Unikowsky pushed back, countering that the structure of the statute compels Barton’s reading. As he responded to the justices, Unikowsky put forth an argument based on statutory construction and legislative intent: If Congress had decided that particular conduct was not serious enough to trigger deportation, it would be illogical to conclude that legislators wanted the same conduct to foreclose discretionary relief. On the contrary, according to Unikowsky, Congress intended to “leave the door open a crack for cancellation of removal.”
Liu began his argument for the government by underscoring that the language of the stop-time rule says nothing about actually seeking admission. He then marched through the IRCA provisions from the 1980s that invoke inadmissibility outside of the context of seeking admission. This prompted a telling response from Chief Justice John Roberts, who described the parties’ battle of analogous provisions as “almost a wash.”

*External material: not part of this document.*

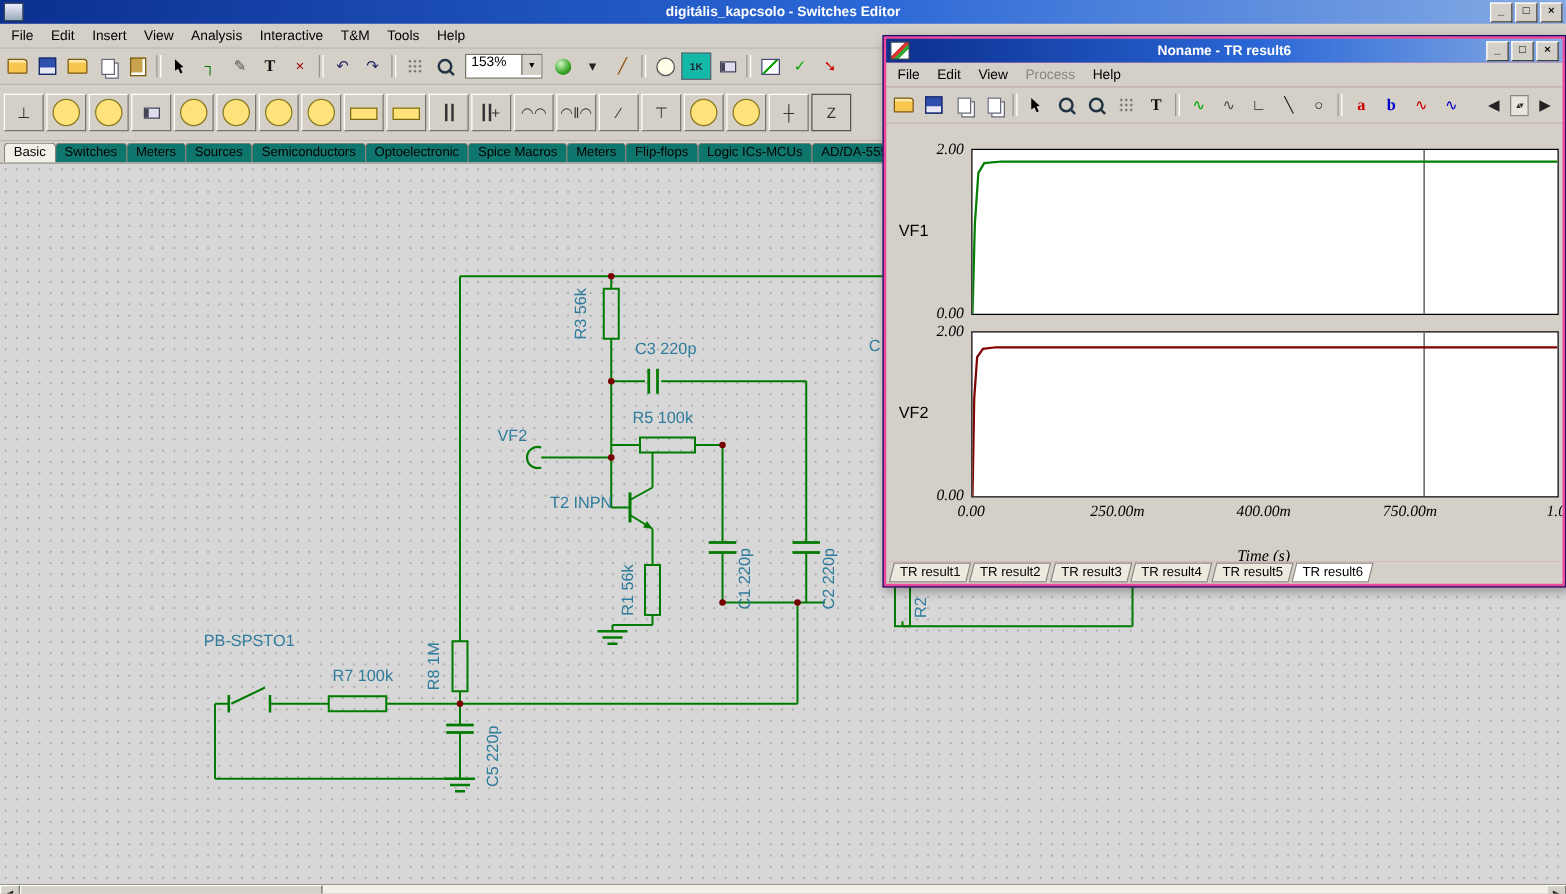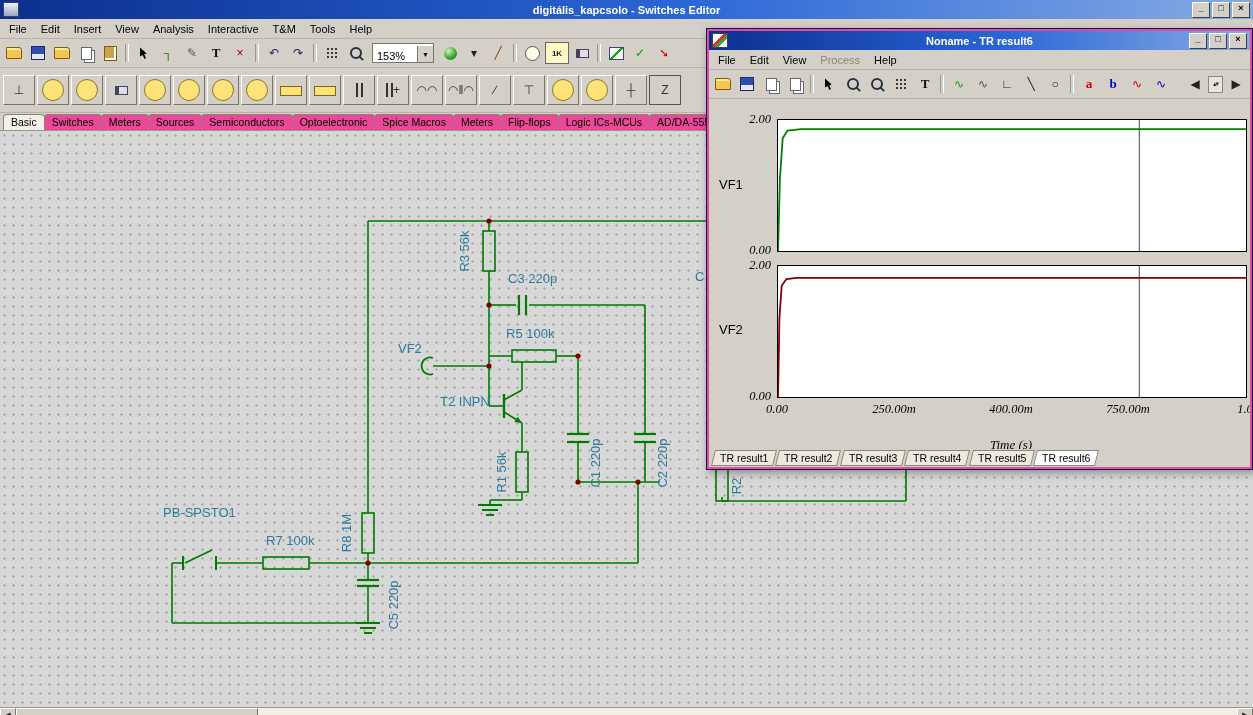"153%" .zoom-combo { align-items: flex-end -> flex-start }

Breyer and Justice Elena Kagan kept Liu occupied as they challenged the government’s construction of the statute. Breyer noted that the government’s reading rendered an entire clause superfluous, prompting Liu to offer some interpretive rebuttals, and eventually to minimize the significance of that surplusage. Kagan signaled support for Barton’s central claim, offering that “the structure and the content of the statute, is all written to … refer to the essential dichotomy [between inadmissibility and deportability].” According to Kagan, the use of the disjunctive “or” in the statute supports Barton’s reading. Kagan emphasized that if Congress had intended to capture a broader range of conduct, it could easily have opted for simpler statutory wording. She also questioned Liu about the use of present tense rather than the subjunctive in the stop-time rule, suggesting that this grammatical choice indicates that Congress was referring to the actual removal proceeding, not some possible future proceeding.
Attempting to throw Liu a lifeline, Alito invoked an analogy offered by the lower court. According to this analogy, rot renders a fish “inedible” regardless of whether someone tries to eat it. Likewise, Alito implied, a noncitizen can be inadmissible if they are not actually seeking admission. Kagan quickly inverted this wordplay, offering that “you wouldn’t say a car is immovable if the car has just been moved.” Barton’s prior admission to the United States, Kagan was suggesting, makes all the difference.
Toward the end of the argument, Sotomayor pressed Liu on whether the government’s reading undermines Congress’ intent to preserve cancellation of removal as a remedy, especially for lawful permanent residents like Barton. Sotomayor emphasized the special solicitude the INA gives to long-term permanent residents.
At the end of the hour, Barton’s fate remained unclear. Breyer, Kagan and Sotomayor appeared to support Barton’s reading of the statute, while Alito and Kavanaugh seemed inclined toward the broader interpretation advanced by the government. With only brief interventions from Ginsburg and Roberts – and silence from Justices Neil Gorsuch and Clarence Thomas – the status of the remaining votes is uncertain. If the justices split on broader questions of congressional intent, consensus may ultimately emerge around the cleanest, most logical reading of the statute.
Editor’s Note: Analysis based on transcript of oral argument.